TB patient says doctors knew of travel plans


Mimi Hall Anita ManningUSA Today | | Tuesday, June 26, 2007


WASHINGTON The tuberculosis patient who triggered a global health scare by traveling to Europe and back with a rare form of the infection told the Senate on Wednesday that doctors knew he was planning to go abroad and never told him that he was a threat to others.

"I didn't go running off or hide from people. It's a complete fallacy; it's a lie," Andrew Speaker, a 31-year-old Atlanta lawyer, testified by phone from the Denver hospital where he is being held in isolation. He has a drug-resistant form of tuberculosis that health officials say could become contagious.

At the same time, House members sharply criticized the Homeland Security Department for failing to stop Speaker when he and his wife drove back into the USA across the Canadian border on May 24. At the time, there was a "lookout" alert instructing any agent who encountered him to detain him and call health officials.

Homeland Security's chief medical officer, Jeffrey Runge, said "the system worked as intended" because the alert was posted and border agents received it. There was "a single point of human failure in this case," he said.

Members of Congress cited communications and procedural breakdowns at almost every level: among local and federal health officials, between various divisions of Homeland Security and at the border checkpoint.

Rep. Dan Lungren, R-Calif., called it a "catastrophic failure" of the government systems put in place after 9/11 to protect the public.

Speaker told senators that "numerous people" at the Centers for Disease Control and Prevention (CDC) in Atlanta knew of his plans to travel to Greece to get married.
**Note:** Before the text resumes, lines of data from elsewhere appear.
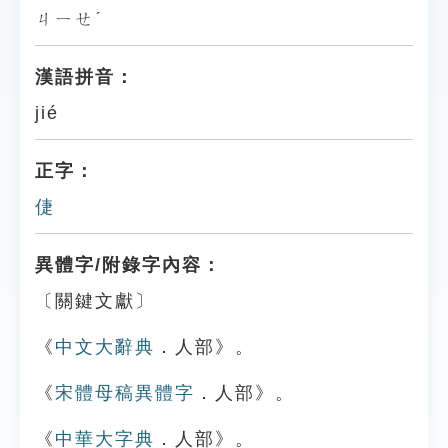
ㄐㄧㄝˊ
漢語拼音：
jié
正字：
倢
異體字/附錄字內容：
〔關鍵文獻〕
《
中文大辭典
．人部》。
《
宋體母稿異體字
．人部》。
《
中華大字典
．人部》。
Federal and local health officials testified that Speaker flew to Europe after he'd been told he had a drug-resistant form of TB and should not travel.

"Was he ordered not to travel? The answer to that was no," said Steven Katkowsky, the Fulton County (Ga.) health director. "The local health department does not have the authority to prohibit or order somebody not to travel."

CDC Director Julie Gerberding said federal health officials contacted Speaker on his honeymoon in Rome at midnight on May 22 after tests confirmed he had the potent infection. He was told "he must not fly," she said.

Speaker said he was told there was no funding available to bring him home on an air ambulance, and he would have to pay for his safe return, at a cost of "up to $140,000."

He said he didn't want to be "stuck there indefinitely in an Italian hospital." So he booked a flight to Canada on May 24 and drove across the border, despite the Homeland Security alert to all border officers.

Runge and Homeland Security's Customs and Border Protection chief Ralph Basham testified that it took Justice and Homeland Security lawyers four hours to decide whether they could place Speaker on a government no-fly list even though he wasn't considered a potential terrorist.

Homeland Security officials have said Speaker was already in the air by the time they tried to put him on a list.

"The failure by us to stop this individual is inexcusable," Basham said.

Gerberding testified that CDC's mistake was that "we gave the patient the benefit of the doubt" that he wouldn't get on a commercial plane and possibly expose hundreds of travelers to his infection. "In retrospect, we made a mistake."

Rep. Jane Harman, D-Calif., called it a government "meltdown" that could have had devastating consequences. If Speaker had been infected with smallpox, she said, "we could have a major national emergency right now."